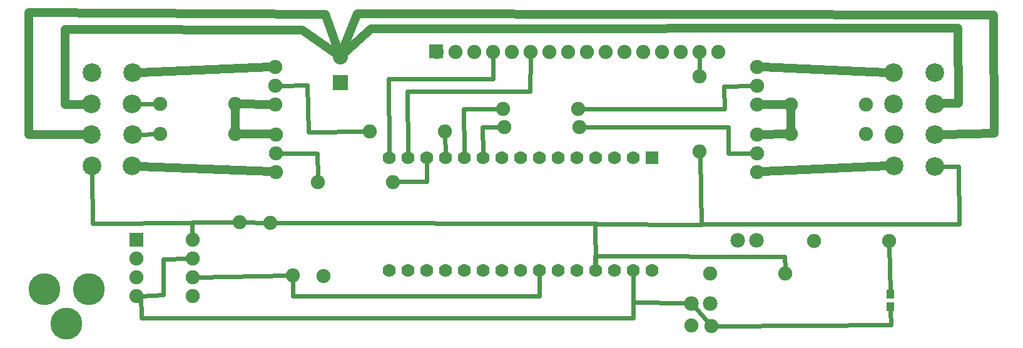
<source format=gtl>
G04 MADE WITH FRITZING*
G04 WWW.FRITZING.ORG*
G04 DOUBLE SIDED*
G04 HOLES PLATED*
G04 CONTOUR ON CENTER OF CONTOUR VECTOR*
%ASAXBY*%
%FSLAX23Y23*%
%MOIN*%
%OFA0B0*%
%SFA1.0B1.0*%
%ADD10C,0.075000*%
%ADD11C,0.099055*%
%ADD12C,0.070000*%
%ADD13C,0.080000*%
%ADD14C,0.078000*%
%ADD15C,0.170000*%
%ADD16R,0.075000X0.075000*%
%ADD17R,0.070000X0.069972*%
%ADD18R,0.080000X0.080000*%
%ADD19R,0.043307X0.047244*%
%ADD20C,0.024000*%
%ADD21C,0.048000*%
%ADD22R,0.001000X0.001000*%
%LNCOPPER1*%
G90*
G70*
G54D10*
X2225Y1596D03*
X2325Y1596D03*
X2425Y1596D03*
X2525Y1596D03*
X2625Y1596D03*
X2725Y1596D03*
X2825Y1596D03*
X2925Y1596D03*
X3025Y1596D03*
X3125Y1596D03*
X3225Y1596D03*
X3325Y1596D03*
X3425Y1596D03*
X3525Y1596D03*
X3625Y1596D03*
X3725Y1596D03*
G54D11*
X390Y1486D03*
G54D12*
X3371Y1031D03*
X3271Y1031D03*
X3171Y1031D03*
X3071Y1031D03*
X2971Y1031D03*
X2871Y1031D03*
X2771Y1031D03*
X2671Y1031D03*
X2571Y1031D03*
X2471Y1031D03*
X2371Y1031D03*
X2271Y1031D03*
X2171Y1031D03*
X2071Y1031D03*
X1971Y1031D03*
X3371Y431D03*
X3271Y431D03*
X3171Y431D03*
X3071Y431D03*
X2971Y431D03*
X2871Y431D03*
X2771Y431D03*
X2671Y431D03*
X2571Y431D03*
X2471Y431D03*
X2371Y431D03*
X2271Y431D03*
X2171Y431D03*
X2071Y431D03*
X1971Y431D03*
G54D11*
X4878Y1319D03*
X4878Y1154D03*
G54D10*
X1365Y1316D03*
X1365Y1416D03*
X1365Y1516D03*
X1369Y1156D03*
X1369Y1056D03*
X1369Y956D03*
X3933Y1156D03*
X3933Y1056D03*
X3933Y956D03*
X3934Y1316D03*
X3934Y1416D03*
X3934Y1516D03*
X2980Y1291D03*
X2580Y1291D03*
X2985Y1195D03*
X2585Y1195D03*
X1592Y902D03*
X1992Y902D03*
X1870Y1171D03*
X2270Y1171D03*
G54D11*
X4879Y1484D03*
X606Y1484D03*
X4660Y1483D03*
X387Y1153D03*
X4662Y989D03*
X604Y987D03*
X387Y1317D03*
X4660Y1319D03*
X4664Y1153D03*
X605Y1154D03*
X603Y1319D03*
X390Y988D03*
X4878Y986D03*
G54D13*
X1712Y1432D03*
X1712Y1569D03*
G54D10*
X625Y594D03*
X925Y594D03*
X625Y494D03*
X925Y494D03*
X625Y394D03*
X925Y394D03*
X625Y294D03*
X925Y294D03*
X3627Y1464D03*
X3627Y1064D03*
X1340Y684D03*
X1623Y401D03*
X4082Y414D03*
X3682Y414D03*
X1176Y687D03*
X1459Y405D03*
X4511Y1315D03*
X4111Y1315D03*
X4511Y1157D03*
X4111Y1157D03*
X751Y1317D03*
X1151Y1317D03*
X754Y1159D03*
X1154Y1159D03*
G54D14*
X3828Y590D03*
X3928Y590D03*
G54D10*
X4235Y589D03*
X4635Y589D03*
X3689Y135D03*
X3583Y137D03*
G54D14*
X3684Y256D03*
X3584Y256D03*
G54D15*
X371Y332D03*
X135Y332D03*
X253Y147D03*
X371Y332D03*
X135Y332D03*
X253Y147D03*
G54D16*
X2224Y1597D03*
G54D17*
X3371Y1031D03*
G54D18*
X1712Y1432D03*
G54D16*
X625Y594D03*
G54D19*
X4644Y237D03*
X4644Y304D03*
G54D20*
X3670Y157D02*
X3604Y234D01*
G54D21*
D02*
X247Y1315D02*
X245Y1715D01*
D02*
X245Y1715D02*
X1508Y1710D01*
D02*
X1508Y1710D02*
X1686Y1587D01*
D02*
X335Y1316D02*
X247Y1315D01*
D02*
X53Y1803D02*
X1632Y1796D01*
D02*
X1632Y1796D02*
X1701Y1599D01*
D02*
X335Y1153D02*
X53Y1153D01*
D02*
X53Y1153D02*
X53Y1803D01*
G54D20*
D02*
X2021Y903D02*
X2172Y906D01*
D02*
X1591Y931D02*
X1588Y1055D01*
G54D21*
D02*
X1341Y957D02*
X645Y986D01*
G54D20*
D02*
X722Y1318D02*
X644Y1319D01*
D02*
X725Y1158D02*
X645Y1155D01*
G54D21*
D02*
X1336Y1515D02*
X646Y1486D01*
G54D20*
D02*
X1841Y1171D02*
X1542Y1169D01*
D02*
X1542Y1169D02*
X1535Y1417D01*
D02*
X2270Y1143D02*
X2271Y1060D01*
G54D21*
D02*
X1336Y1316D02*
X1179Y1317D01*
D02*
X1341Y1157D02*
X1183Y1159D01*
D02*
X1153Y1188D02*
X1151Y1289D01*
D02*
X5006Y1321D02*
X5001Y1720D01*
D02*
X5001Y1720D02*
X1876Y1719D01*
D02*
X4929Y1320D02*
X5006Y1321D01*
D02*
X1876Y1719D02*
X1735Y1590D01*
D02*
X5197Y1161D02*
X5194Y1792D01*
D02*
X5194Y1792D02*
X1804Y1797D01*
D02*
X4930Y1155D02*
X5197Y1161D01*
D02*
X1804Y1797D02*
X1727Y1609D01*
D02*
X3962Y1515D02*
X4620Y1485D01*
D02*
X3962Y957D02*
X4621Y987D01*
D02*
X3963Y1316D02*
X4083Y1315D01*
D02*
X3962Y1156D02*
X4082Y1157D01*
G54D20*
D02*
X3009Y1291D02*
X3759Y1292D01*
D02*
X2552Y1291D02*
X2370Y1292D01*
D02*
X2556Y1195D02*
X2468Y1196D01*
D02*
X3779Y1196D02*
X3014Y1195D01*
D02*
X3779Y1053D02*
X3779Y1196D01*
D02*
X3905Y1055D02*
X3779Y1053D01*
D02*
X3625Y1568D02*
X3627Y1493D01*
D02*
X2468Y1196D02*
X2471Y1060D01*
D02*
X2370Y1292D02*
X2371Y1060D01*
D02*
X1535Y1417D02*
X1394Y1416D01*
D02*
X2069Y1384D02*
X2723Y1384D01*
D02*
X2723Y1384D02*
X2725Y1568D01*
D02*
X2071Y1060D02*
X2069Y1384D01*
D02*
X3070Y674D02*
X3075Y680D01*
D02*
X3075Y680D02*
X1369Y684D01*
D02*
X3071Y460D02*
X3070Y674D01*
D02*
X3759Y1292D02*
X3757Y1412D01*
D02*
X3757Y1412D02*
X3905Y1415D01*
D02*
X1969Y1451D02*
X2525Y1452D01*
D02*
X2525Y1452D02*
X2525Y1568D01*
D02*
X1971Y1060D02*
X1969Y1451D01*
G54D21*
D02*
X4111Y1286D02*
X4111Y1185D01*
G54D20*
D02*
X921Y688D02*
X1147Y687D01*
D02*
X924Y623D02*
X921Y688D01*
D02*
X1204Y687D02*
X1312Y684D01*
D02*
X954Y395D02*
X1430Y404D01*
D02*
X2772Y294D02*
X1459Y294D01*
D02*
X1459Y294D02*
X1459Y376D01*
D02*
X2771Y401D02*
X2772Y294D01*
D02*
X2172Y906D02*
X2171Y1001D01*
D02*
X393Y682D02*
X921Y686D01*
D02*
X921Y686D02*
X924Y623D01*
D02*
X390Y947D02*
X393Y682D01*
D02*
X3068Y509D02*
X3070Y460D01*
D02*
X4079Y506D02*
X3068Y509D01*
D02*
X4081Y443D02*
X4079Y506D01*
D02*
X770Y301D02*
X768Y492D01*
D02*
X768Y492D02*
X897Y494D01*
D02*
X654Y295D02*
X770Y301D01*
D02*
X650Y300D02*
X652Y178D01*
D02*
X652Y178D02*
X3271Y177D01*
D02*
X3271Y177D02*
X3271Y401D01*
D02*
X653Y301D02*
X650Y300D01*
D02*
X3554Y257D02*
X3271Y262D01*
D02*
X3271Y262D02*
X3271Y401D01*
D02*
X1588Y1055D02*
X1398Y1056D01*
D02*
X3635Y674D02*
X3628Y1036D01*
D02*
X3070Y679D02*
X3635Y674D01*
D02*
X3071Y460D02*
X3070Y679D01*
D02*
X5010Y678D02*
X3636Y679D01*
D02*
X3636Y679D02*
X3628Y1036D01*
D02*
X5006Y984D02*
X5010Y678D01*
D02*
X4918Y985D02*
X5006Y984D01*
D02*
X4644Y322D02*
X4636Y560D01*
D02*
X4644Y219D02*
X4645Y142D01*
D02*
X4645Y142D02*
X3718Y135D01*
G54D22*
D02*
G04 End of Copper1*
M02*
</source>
•••
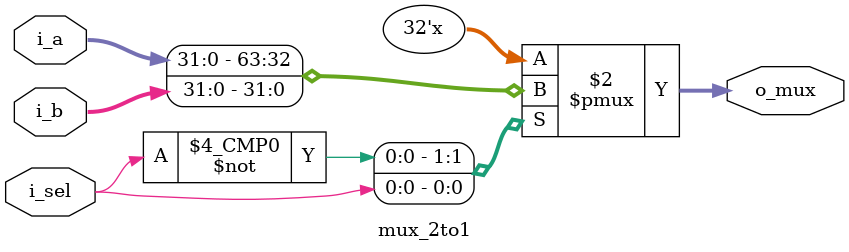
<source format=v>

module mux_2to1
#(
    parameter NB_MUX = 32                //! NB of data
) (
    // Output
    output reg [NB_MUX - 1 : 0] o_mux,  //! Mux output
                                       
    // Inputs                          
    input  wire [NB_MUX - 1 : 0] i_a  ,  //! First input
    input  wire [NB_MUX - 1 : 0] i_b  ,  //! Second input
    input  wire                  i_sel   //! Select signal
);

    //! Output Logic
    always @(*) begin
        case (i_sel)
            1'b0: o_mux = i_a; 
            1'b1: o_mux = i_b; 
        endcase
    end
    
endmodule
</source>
•••
◆ Exercise details ◆
What lines of the data contain the string "wire"? List them.

◆ Written reply ◆
    input  wire [NB_MUX - 1 : 0] i_a  ,  //! First input
    input  wire [NB_MUX - 1 : 0] i_b  ,  //! Second input
    input  wire                  i_sel   //! Select signal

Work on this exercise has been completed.